What you are asked to do:
Write out all of the lines below again, word for word and in the same order.

The input:
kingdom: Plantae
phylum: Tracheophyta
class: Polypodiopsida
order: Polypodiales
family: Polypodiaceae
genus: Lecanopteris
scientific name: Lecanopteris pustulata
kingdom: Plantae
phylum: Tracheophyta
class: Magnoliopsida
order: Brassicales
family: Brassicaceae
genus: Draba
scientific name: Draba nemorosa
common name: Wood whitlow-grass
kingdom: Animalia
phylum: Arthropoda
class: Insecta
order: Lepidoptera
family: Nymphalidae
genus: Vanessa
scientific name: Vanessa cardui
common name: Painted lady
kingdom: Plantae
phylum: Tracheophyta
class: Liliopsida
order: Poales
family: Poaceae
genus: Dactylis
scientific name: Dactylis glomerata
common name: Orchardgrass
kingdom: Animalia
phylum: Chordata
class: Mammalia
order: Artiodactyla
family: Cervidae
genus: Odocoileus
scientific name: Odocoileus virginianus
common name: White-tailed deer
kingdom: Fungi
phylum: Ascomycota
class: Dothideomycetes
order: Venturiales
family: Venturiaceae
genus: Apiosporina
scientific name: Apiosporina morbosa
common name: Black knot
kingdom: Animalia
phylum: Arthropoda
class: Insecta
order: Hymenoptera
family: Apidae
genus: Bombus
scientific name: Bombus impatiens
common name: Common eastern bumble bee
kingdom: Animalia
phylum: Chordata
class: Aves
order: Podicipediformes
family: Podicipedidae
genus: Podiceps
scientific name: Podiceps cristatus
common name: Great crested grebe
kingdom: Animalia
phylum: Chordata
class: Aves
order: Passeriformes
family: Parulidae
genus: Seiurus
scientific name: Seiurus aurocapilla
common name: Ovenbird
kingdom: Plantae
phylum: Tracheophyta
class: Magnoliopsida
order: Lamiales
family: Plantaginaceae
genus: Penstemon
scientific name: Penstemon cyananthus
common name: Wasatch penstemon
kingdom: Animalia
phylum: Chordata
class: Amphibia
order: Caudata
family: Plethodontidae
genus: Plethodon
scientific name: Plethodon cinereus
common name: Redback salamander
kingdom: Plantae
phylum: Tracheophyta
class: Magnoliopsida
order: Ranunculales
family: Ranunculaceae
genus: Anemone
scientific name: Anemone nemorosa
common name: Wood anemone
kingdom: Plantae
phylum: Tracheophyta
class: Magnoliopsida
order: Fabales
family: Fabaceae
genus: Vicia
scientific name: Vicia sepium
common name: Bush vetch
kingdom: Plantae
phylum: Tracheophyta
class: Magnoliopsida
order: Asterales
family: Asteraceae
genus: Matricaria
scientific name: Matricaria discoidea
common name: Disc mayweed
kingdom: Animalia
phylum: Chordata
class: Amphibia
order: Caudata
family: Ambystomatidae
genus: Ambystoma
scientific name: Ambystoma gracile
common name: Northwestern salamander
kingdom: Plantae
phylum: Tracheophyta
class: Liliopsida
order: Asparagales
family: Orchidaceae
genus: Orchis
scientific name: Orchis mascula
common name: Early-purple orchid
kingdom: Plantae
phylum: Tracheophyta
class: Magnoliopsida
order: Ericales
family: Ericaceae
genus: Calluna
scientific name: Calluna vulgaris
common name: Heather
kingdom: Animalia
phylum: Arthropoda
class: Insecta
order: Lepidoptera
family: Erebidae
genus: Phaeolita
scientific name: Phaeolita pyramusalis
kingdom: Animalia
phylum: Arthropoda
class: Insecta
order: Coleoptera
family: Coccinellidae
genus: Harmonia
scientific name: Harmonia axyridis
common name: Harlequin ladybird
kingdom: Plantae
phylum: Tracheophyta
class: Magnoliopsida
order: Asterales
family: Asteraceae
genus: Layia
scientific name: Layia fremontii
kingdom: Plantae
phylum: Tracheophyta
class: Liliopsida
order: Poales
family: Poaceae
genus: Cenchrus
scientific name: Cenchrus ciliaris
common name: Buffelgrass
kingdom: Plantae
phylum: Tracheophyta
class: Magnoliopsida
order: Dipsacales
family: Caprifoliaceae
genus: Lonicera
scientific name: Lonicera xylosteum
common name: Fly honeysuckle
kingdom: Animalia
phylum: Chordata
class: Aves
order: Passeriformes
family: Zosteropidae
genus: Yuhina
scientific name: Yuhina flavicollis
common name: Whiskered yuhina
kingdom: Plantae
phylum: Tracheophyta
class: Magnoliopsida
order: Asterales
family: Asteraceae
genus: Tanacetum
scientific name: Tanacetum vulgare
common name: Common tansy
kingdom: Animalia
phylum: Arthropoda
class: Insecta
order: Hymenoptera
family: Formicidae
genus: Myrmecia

Answer for this exercise:
kingdom: Plantae
phylum: Tracheophyta
class: Polypodiopsida
order: Polypodiales
family: Polypodiaceae
genus: Lecanopteris
scientific name: Lecanopteris pustulata
kingdom: Plantae
phylum: Tracheophyta
class: Magnoliopsida
order: Brassicales
family: Brassicaceae
genus: Draba
scientific name: Draba nemorosa
common name: Wood whitlow-grass
kingdom: Animalia
phylum: Arthropoda
class: Insecta
order: Lepidoptera
family: Nymphalidae
genus: Vanessa
scientific name: Vanessa cardui
common name: Painted lady
kingdom: Plantae
phylum: Tracheophyta
class: Liliopsida
order: Poales
family: Poaceae
genus: Dactylis
scientific name: Dactylis glomerata
common name: Orchardgrass
kingdom: Animalia
phylum: Chordata
class: Mammalia
order: Artiodactyla
family: Cervidae
genus: Odocoileus
scientific name: Odocoileus virginianus
common name: White-tailed deer
kingdom: Fungi
phylum: Ascomycota
class: Dothideomycetes
order: Venturiales
family: Venturiaceae
genus: Apiosporina
scientific name: Apiosporina morbosa
common name: Black knot
kingdom: Animalia
phylum: Arthropoda
class: Insecta
order: Hymenoptera
family: Apidae
genus: Bombus
scientific name: Bombus impatiens
common name: Common eastern bumble bee
kingdom: Animalia
phylum: Chordata
class: Aves
order: Podicipediformes
family: Podicipedidae
genus: Podiceps
scientific name: Podiceps cristatus
common name: Great crested grebe
kingdom: Animalia
phylum: Chordata
class: Aves
order: Passeriformes
family: Parulidae
genus: Seiurus
scientific name: Seiurus aurocapilla
common name: Ovenbird
kingdom: Plantae
phylum: Tracheophyta
class: Magnoliopsida
order: Lamiales
family: Plantaginaceae
genus: Penstemon
scientific name: Penstemon cyananthus
common name: Wasatch penstemon
kingdom: Animalia
phylum: Chordata
class: Amphibia
order: Caudata
family: Plethodontidae
genus: Plethodon
scientific name: Plethodon cinereus
common name: Redback salamander
kingdom: Plantae
phylum: Tracheophyta
class: Magnoliopsida
order: Ranunculales
family: Ranunculaceae
genus: Anemone
scientific name: Anemone nemorosa
common name: Wood anemone
kingdom: Plantae
phylum: Tracheophyta
class: Magnoliopsida
order: Fabales
family: Fabaceae
genus: Vicia
scientific name: Vicia sepium
common name: Bush vetch
kingdom: Plantae
phylum: Tracheophyta
class: Magnoliopsida
order: Asterales
family: Asteraceae
genus: Matricaria
scientific name: Matricaria discoidea
common name: Disc mayweed
kingdom: Animalia
phylum: Chordata
class: Amphibia
order: Caudata
family: Ambystomatidae
genus: Ambystoma
scientific name: Ambystoma gracile
common name: Northwestern salamander
kingdom: Plantae
phylum: Tracheophyta
class: Liliopsida
order: Asparagales
family: Orchidaceae
genus: Orchis
scientific name: Orchis mascula
common name: Early-purple orchid
kingdom: Plantae
phylum: Tracheophyta
class: Magnoliopsida
order: Ericales
family: Ericaceae
genus: Calluna
scientific name: Calluna vulgaris
common name: Heather
kingdom: Animalia
phylum: Arthropoda
class: Insecta
order: Lepidoptera
family: Erebidae
genus: Phaeolita
scientific name: Phaeolita pyramusalis
kingdom: Animalia
phylum: Arthropoda
class: Insecta
order: Coleoptera
family: Coccinellidae
genus: Harmonia
scientific name: Harmonia axyridis
common name: Harlequin ladybird
kingdom: Plantae
phylum: Tracheophyta
class: Magnoliopsida
order: Asterales
family: Asteraceae
genus: Layia
scientific name: Layia fremontii
kingdom: Plantae
phylum: Tracheophyta
class: Liliopsida
order: Poales
family: Poaceae
genus: Cenchrus
scientific name: Cenchrus ciliaris
common name: Buffelgrass
kingdom: Plantae
phylum: Tracheophyta
class: Magnoliopsida
order: Dipsacales
family: Caprifoliaceae
genus: Lonicera
scientific name: Lonicera xylosteum
common name: Fly honeysuckle
kingdom: Animalia
phylum: Chordata
class: Aves
order: Passeriformes
family: Zosteropidae
genus: Yuhina
scientific name: Yuhina flavicollis
common name: Whiskered yuhina
kingdom: Plantae
phylum: Tracheophyta
class: Magnoliopsida
order: Asterales
family: Asteraceae
genus: Tanacetum
scientific name: Tanacetum vulgare
common name: Common tansy
kingdom: Animalia
phylum: Arthropoda
class: Insecta
order: Hymenoptera
family: Formicidae
genus: Myrmecia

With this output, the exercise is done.